Tuesday, 19 August 2014

18th August: Carnarvon

This morning, while typing yesterday's blog in draft form as I always do, I lost the lot right back to Port Hedland. Glen was asleep and so it was a mini disaster. Now, he will have to retrieve it all from the internet. What a pain!!

Finally, I have TPG – the first time since Charters Towers! So, I have been able to ring all three children which was nice.I've been able to catch up with the family news and this morning (the 19th ) I rang Rachelle on her father's phone on the way to school. It is her 16th birthday and this afternoon she passed her written test for her learner diver's licence. Scary, isn't it! That I have a grand daughter who will soon be driving!
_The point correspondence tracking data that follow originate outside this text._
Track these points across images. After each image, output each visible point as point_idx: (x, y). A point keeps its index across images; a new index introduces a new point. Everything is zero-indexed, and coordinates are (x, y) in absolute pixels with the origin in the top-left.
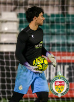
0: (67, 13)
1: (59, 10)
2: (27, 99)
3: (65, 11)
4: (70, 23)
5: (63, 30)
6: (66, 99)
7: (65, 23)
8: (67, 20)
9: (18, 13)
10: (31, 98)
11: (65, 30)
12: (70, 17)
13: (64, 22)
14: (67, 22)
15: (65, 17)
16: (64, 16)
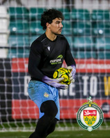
0: (73, 7)
1: (63, 4)
2: (21, 120)
3: (71, 5)
4: (78, 21)
5: (68, 29)
6: (71, 121)
7: (71, 21)
8: (73, 16)
9: (8, 6)
10: (25, 120)
11: (71, 29)
12: (77, 13)
13: (69, 20)
14: (73, 19)
15: (71, 13)
16: (69, 11)
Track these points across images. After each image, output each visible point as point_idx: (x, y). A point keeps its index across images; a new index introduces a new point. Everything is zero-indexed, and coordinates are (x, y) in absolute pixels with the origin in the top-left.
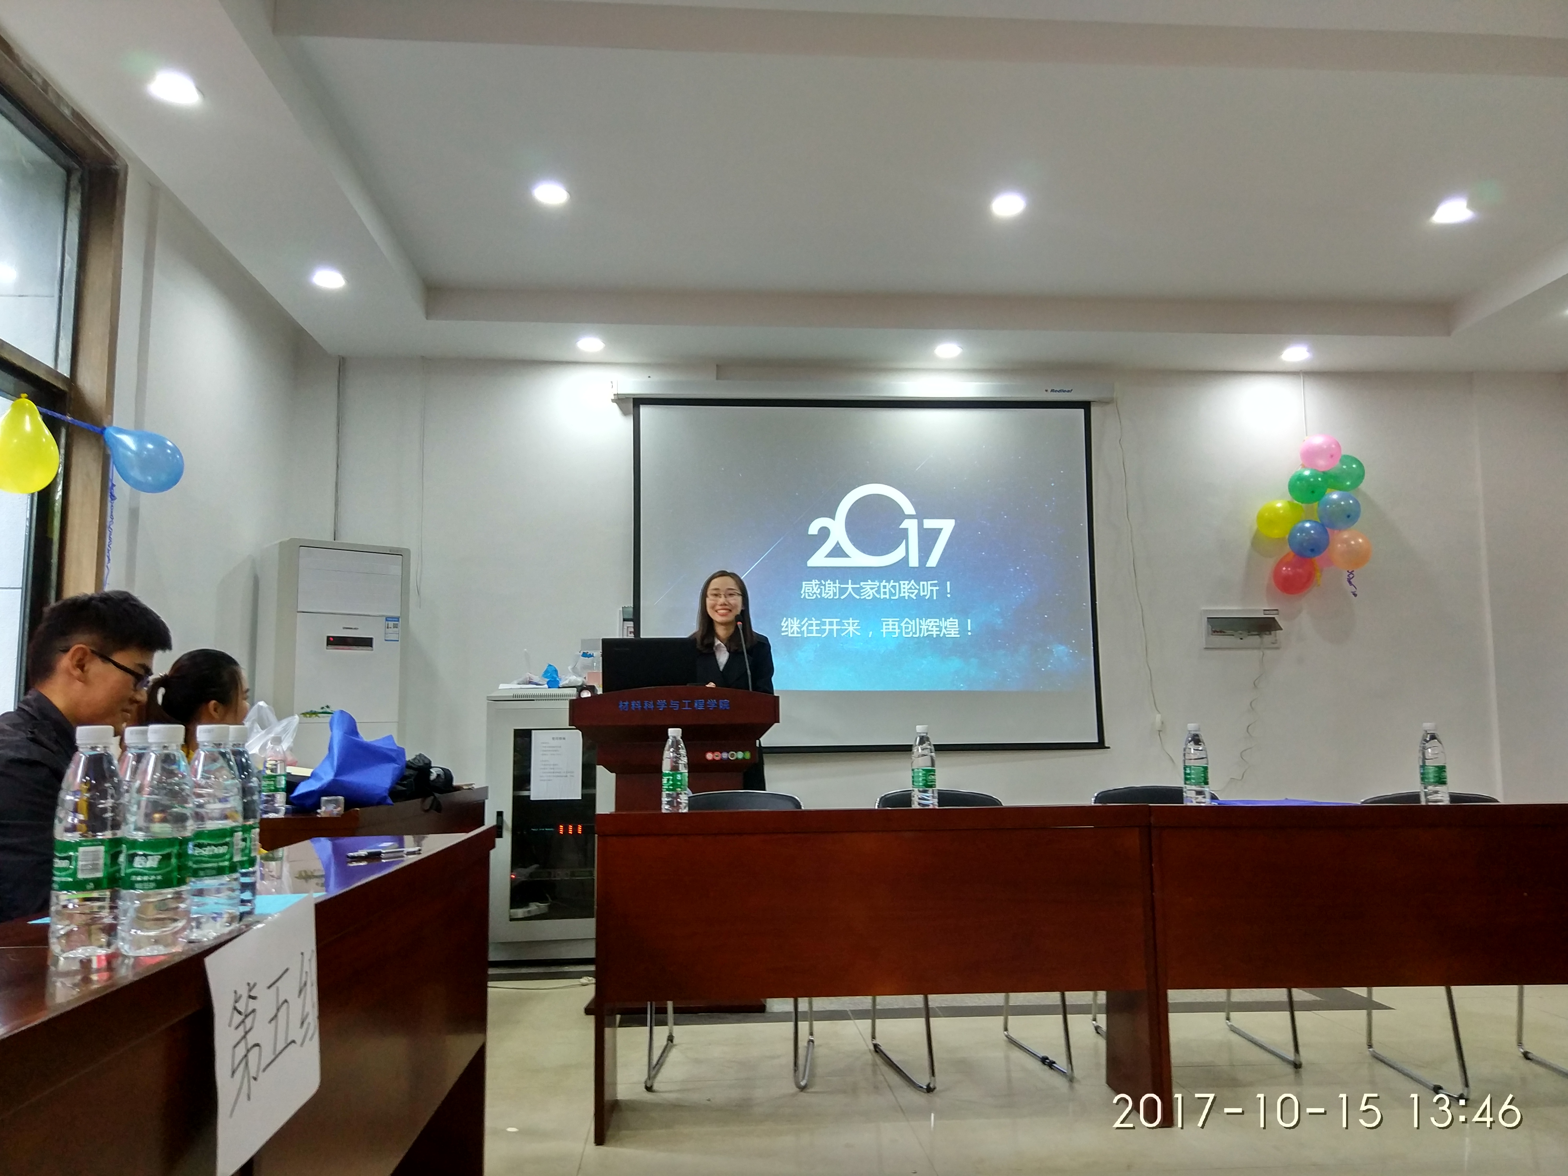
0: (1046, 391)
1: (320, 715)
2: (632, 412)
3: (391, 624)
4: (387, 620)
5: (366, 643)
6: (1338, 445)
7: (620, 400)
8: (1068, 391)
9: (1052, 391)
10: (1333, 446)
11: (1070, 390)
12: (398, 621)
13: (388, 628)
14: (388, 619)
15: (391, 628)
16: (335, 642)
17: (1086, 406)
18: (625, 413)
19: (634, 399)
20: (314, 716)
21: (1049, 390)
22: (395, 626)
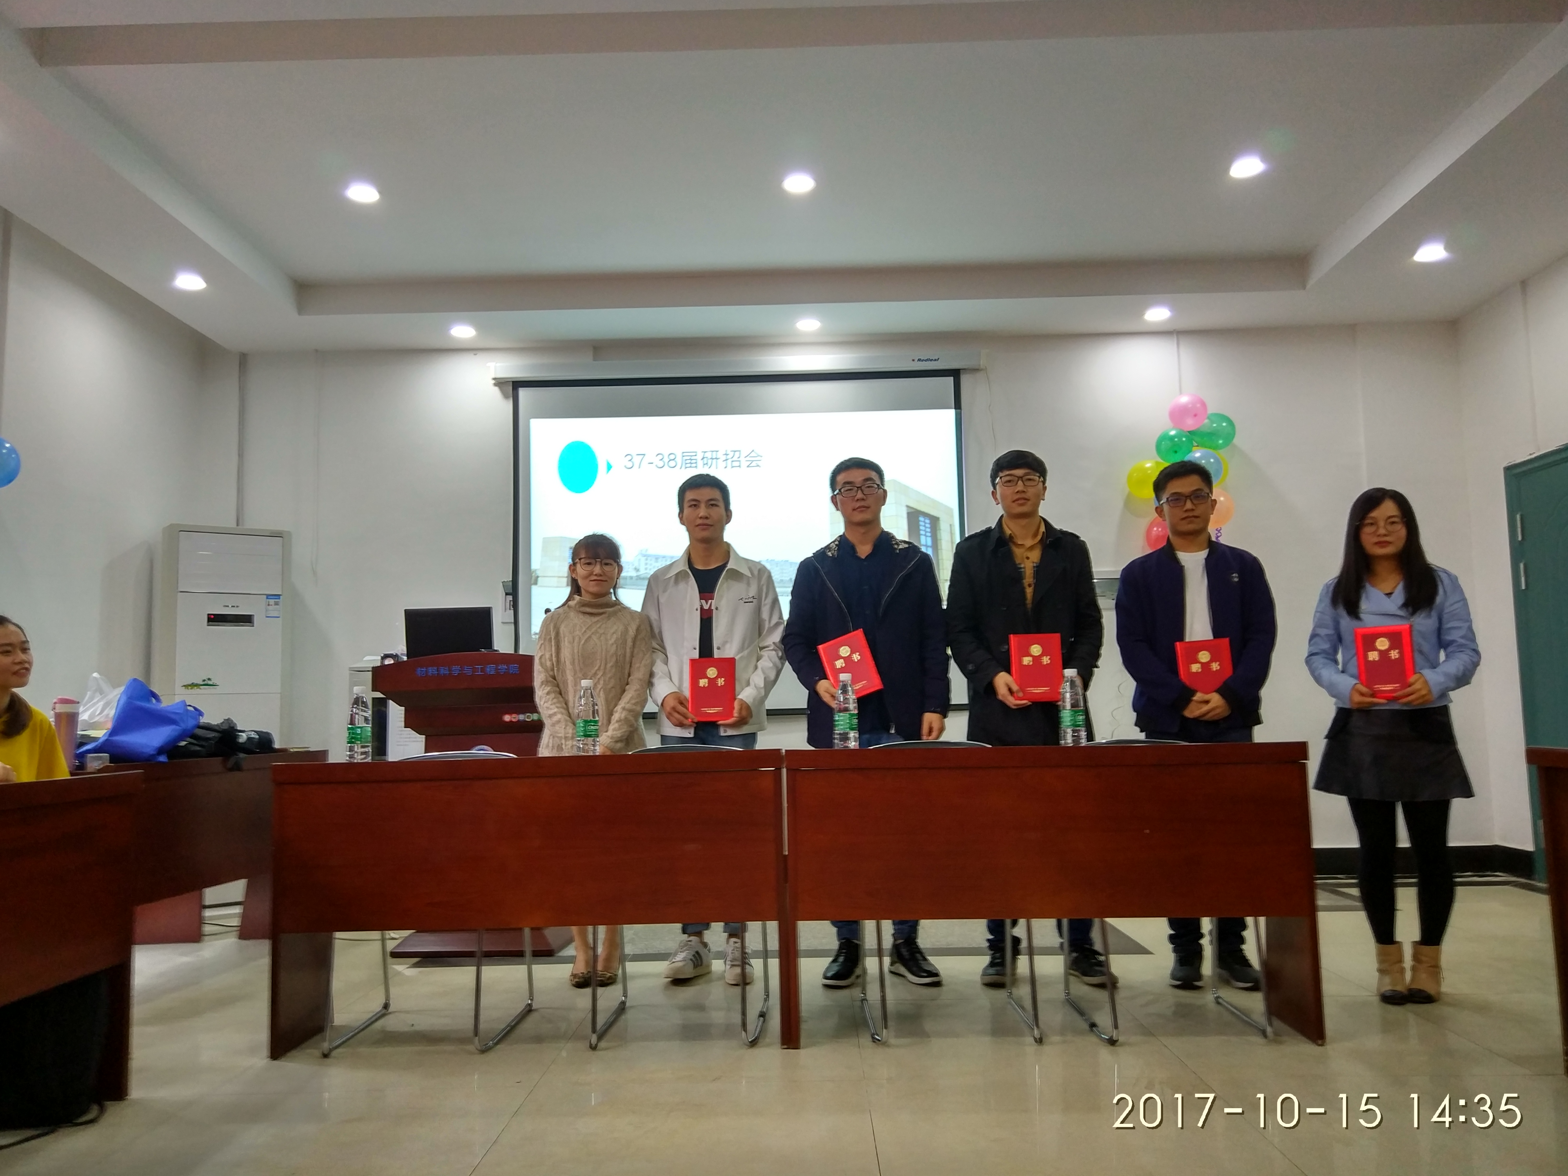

On Monday, yesterday, there was great excitement: we had clouds in the sky, the first since Karijini where it rained. We drove up the coast to the Quobba Blowholes. This is odd coast line: conglomerate cemented in limestone. So very hard and yet, such is the power of the sea here, caverns and holes have been eroded into the rocks and when the swell pumps, the water is driven up through these holes and sprays into the air like a geyser. 


We then drove further up the coast. This is the narrow, coastalstrip of land which sitsbetween the ocean and Lake McLeod – a very large salt lake. We went there in the past but now it is impossible to go there. The salt is mined by Rio Tinto. (Last time, we were told the water in the lake is supersaturated by pumping sea water through underground salt and then leaving it to evaporate.) As we drove up a corrugated dirt road with limestone ridges evry so often, we came across the mine roads, complete with stop signs and stop lights, smooth and flat. We stopped; just as well as a B-double came whistling through without pausing, transporting salt to Cape Culver where there is an export facility. Not that we could get anywhere near it. However, just up the roadis an access road to where a ship, The Korean Star, floundered some time ago. No sign of it now as the sea has done an excellent job of removing its litter. But, we could see the port facility very clearly. Salt has been piled up on the edge of the cliff and, where as, in the past, it was pushed over onto the boat 100 metres below, now there is a cconveyor belt which travels on a rather filmsy looking jetty to a ship anchored with multiple ropes. The sea bed shelves very deeply and very suddenly here. Three small tugs lurk about. The site is a little protected by the cape but it is still a very precarious existence! Yet despite this and despite signs warning of killer king waves, two fishermen hadsomehow climbed down the near vertical 100 metre cliff to a ledge just above the crashing waves! Madness!


We continued along the deteriorating road to Red Bluff. Now, that was an isolated spot! Actually a sheep property in a remote position, there are facilities for camping,created by the owners as an alternative income source. Small alcoves around the few trees with basic bush toilets. The six or so safari tents that were occupied, a shop that sells simple ice-blocks and limited fast food and a few rough shacks. Bring your own water and provisions. And the reason? A legendry surf beach, my book tells me. (The beach was protected by the huge bluff on the southern side when we visited. No left-hand break!) However, the reef is in close and there is plenty of fishing and spear fishing when the surf is not up. There were about a dozen or so camps huddled around any available tree as, without the wind, it was hot and dry. But a lovely spot to hide from the world!


We left and sped over corrugations homeward. A stop at a HMAS Sydney II memorial and a couple of detours off the road to look at the sea again enlivened the trip back. The swell was rolling in all down the coast, smashing against the cliffs and is a magnificent, although destructive force. 



There were some seriously rocky access roads and one that went up and over a sand dune. I remarked to Glen that he would have to come back up it and my fears proved to be correct. It took us three goes to conquer it, backing down each time to the edge of the cliff. Some shrieks as we finally rather inelegantly churned abruptly over the top!!

It was nice to be on a sealed road again. A car wash is in order!